Arbeiten

Darf mir mein Chef verbieten, Leserbriefe zu schreiben?

Ein Arbeitnehmer darf Leserbriefe schreiben. Er darf dabei aber weder seine arbeitsrechtliche Treuepflicht verletzen noch gegen Gesetze verstossen.

Wer einen Leserbrief schreibt, übt seine verfassungsmässig geschützte Meinungsfreiheit aus. Je nachdem, in welcher Funktion der Mitarbeiter angestellt ist und wie das Unternehmen seiner Arbeitgeberin ausgerichtet ist, schränkt die arbeitsrechtliche Treuepflicht diese Freiheit jedoch ein. In keinem Fall zulässig ist ein Verstoss gegen Gesetze, so etwa gegen die Antirassismusstrafnorm.

Arbeitsrechtliche Treuepflicht schränkt Meinungsäusserungsfreiheit ein

Ein Leserbrief darf die Zusammenarbeit im Betrieb nicht wesentlich stören. Vertritt der Mitarbeiter in seiner Funktion sein Unternehmen gegen aussen, gelten verschärfte Regeln. Dieser Mitarbeiter darf sich möglicherweise zu bestimmten Themen gar nicht oder nur in einem definierten Rahmen öffentlich äussern. (Siehe auch: «Darf mich die Schule entlassen, weil ich demonstriert habe?» )

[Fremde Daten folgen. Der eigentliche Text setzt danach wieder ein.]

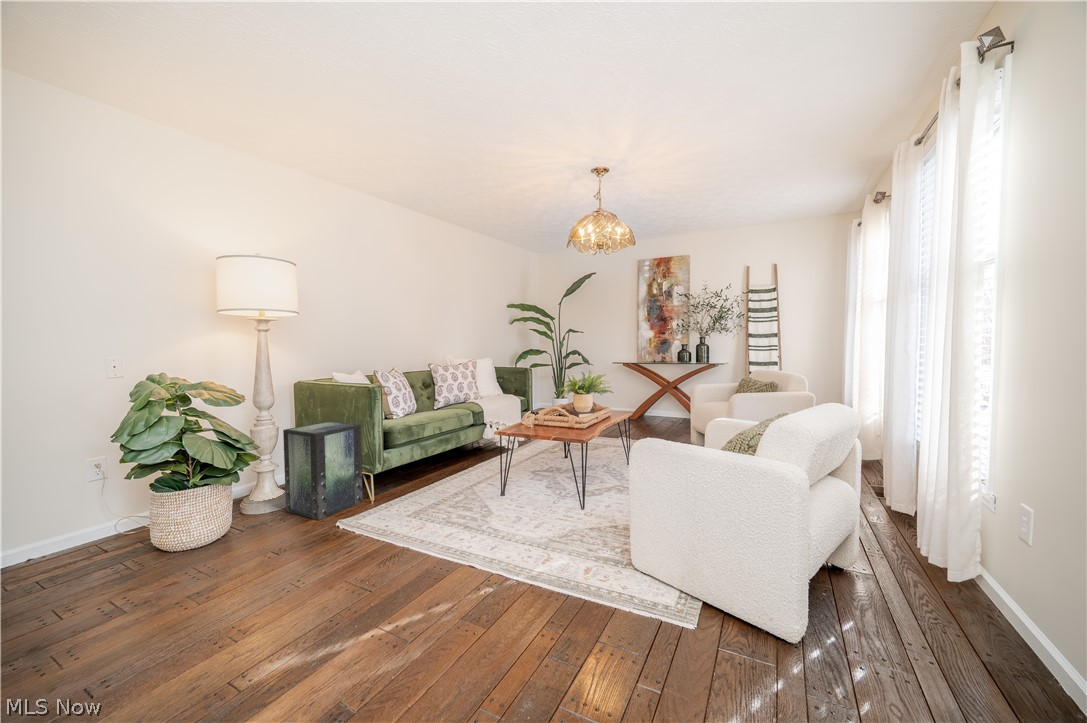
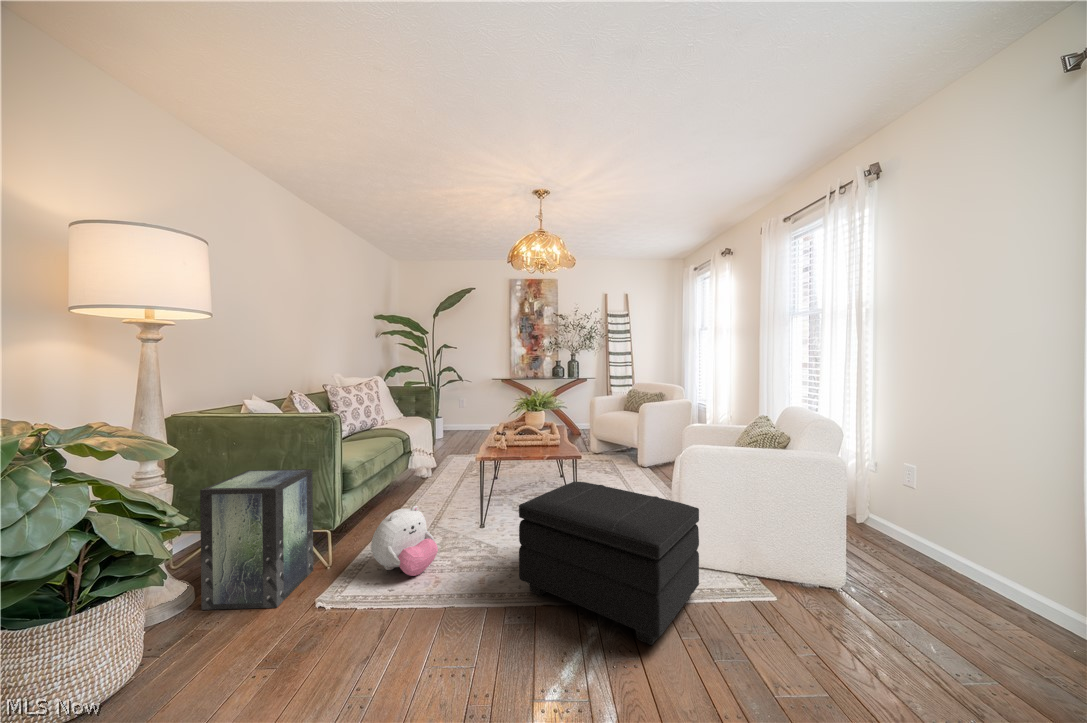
footstool: none [465,463,621,632] -> present [519,481,699,645]
plush toy: none [386,464,436,521] -> present [371,506,438,576]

In einem Tendenzbetrieb mit einer bestimmten politischen oder religiösen Zielsetzung kann die Arbeitgeberin funktionsunabhängig von den Mitarbeitern verlangen, dass ihre öffentlichen Äusserungen der Unternehmenspolitik entsprechen. (Siehe auch: «Darf mein Chef mir verbieten, mich politisch zu engagieren?»)

In Leserbriefen ist nicht alles erlaubt

Neben diesen arbeitsrechtlichen Vorgaben gibt es noch weitere Grenzen. Leserbriefe dürfen nach bundesgerichtlicher Rechtsprechung zwar spontan sein, müssen sich jedoch im Rahmen der Rechtsordnung bewegen. Die Redaktion muss die Leserbriefe vor der Veröffentlichung prüfen. Enthält ein Leserbrief eine zivilrechtliche Persönlichkeitsverletzung, haftet auch der Leserbriefschreiber. Wenn er beispielsweise schreibt, dass jemand in seinem Beruf unfähig ist, verletzt er dessen Persönlichkeit.

Wer sich in seinem Leserbrief rassistisch äussert oder sonstwie zu Hass aufruft, macht sich strafbar. Andere Personen sind nur dann strafbar, wenn die Strafverfolgungsbehörden keinen Autor ermitteln können oder keinen Zugriff auf ihn haben.